• _REQUEST 1_
In the forum thread about feeling clingy, why does ocnnurse mention that she was single through her twenties and into her thirties? Explain in one to three sentences.
• _REQUEST 2_
Write the next part of the forum thread about feeling clingy, picking up after its final sentence.

• _SOURCE_
# Feeling clingy, how do I stop??



## ocnnurse (Sep 14, 2010)

Okay, I never post stuff anytime anywhere but... We moved from my hometown about two years ago and I've yet to make any good friends. My husband of two years however very easily makes friends. We both work about an hour away from where we live, so our "work friends" are usually about that far away if we want to get together with them. This is my first marriage, I was single all through my twenties and into my thirties, I only say this because I view myself as an independant, successful woman. I never felt I "needed" a man to make me happy... then I got married. Now whenever he wants to do something on the weekends with his buddies I feel like I go into a tailspin!! How dare he leave me alone?? Doesn't he want to spend time with me?? These are the questions that go shooting through my head, and I hate it!! We should be able to have our own things and interests but I feel like he's my only friend and source of contentment now adays, so I feel betrayed when he doesn't feel the same. Anyone out there ever feel the same?? Any advice?? Thank you!!


----------



## mommyof31982 (Sep 6, 2010)

I have often found myself feeling like you do. We live hundreds of miles away from all of my friends and while I do get along well with almost anyone, I am also very particular about whom I spend time with. So I dont have too many people whom I would call friend. My husband on the other hand has his best friend since 7th grade, that lives less than a mile from us and all of his buddies from work are relatively local as well.

• _DATASET CONTENT_
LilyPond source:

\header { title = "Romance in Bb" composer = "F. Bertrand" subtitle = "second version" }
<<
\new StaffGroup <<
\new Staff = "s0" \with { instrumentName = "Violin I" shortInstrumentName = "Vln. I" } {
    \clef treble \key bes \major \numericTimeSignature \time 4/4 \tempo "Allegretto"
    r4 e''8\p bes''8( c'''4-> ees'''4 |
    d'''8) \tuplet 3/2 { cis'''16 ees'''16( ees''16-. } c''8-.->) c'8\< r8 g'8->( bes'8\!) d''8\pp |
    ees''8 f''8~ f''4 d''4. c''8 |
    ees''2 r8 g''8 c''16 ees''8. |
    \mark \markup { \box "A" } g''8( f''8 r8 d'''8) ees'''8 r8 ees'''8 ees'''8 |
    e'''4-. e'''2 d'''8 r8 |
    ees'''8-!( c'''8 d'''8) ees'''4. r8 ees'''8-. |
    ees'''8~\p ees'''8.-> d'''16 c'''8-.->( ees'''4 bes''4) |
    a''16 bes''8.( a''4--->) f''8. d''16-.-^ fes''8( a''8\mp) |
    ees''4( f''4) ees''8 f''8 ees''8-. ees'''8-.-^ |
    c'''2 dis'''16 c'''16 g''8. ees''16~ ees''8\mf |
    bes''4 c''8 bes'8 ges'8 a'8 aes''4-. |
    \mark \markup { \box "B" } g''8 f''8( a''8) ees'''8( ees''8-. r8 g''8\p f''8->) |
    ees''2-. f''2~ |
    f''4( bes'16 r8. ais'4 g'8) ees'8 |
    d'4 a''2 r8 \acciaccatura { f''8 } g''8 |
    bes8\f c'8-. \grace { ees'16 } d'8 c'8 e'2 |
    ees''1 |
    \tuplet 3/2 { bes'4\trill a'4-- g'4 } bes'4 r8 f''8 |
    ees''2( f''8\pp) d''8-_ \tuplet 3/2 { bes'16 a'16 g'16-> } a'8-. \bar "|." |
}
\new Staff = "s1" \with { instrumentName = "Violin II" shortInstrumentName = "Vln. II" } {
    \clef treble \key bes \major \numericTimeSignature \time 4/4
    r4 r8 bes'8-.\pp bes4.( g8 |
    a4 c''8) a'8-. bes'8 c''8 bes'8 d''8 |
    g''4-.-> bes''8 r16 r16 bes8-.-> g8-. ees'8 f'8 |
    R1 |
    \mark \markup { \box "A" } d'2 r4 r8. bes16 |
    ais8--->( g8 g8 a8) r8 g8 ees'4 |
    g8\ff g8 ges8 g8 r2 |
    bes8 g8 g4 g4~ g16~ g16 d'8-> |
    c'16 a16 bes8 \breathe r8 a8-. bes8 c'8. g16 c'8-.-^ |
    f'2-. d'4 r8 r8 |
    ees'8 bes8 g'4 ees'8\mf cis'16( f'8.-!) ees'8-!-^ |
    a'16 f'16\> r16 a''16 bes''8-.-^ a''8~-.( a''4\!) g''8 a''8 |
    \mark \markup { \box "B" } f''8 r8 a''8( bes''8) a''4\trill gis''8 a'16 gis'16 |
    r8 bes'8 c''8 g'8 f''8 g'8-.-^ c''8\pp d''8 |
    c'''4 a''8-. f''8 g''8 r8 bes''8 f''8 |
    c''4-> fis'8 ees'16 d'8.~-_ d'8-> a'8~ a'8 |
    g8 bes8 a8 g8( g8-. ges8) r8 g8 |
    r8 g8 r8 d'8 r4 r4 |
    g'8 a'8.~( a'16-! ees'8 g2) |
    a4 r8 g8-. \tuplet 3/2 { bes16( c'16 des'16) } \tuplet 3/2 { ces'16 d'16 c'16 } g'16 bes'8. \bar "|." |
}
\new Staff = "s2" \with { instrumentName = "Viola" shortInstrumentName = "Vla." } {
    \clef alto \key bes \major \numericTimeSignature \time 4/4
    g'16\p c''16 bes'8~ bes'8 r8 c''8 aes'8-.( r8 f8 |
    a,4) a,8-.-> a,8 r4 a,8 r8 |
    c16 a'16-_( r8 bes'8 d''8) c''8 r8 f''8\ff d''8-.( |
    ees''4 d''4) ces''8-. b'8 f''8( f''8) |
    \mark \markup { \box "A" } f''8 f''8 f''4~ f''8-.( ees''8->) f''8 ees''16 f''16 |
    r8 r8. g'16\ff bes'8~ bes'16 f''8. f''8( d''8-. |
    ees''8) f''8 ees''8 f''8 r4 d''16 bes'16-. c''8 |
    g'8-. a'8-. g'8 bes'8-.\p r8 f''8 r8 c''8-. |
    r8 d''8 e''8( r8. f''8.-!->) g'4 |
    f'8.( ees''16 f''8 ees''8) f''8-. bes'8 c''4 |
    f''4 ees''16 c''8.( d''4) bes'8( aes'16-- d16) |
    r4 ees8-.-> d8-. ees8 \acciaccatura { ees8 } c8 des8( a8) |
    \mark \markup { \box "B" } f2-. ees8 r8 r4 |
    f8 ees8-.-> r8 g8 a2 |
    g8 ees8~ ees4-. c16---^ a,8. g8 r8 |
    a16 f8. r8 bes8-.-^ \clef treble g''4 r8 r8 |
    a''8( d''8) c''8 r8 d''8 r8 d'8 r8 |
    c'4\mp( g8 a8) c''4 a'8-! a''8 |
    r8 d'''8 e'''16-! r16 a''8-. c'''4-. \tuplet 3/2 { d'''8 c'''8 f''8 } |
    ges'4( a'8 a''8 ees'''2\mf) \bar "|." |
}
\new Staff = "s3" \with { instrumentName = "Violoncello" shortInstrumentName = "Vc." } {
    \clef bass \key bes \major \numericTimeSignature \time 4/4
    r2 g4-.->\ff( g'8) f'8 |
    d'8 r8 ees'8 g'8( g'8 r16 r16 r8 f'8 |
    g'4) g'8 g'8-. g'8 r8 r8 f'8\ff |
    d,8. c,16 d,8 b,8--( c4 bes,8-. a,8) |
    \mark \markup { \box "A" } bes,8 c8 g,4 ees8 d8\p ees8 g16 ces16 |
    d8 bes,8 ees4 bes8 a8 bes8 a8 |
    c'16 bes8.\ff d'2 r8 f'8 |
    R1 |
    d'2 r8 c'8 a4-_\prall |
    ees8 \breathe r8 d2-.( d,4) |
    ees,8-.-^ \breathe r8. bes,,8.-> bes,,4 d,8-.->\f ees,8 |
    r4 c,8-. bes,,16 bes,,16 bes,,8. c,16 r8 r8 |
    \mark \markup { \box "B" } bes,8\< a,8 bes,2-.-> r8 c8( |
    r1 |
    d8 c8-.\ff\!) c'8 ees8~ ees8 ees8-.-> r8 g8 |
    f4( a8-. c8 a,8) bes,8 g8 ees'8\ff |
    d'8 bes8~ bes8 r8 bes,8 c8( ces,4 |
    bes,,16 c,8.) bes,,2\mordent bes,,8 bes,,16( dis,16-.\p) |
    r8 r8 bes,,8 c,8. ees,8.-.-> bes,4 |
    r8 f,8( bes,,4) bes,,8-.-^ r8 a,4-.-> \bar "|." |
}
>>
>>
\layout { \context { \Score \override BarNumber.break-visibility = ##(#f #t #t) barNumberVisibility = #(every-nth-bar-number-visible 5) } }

• _TASK RESULT 1_
She brings it up to show that she sees herself as an independent, successful woman who never felt she needed a man to be happy. That self-image contrasts with how she now reacts whenever her husband spends weekends with his buddies.

• _TASK RESULT 2_
You have got to find at least some social groups to partake in, don't let your lack of interaction with others effect your marriage. Check your local paper for events or perhaps the church bulletin if you guys attend church, and if not maybe that would be a good avenue for you to meet folks as well.

I found some craft groups that meet a few times a month and enjoy going to those when I can. Not really friends but you get adult interaction and learn some stuff you can do at home for fun with the kids. 

It is important that people still be able to have seperate times without feeling or making the other party feel neglected , at the same time your husband shouldn't be spending every weekend away from you. Have you talked to him about how you feel?


----------



## Mrs Chai (Sep 14, 2010)

Don't worry. You are completely normal and definitely not alone when it comes to the way you are feeling right now.

A good thing for you and your husband to know is, "You can't control your emotions or how you feel about things, but you can control how you react to them."

Don't be ashamed that you feel jealous and lonely when he goes out and does these things. Often times, there is a reason for them, especially if it's not every single time he goes out! If it's because you've been feeling neglected, well, he has to know it and accept that fact. Then you two have to decide on how to deal with it.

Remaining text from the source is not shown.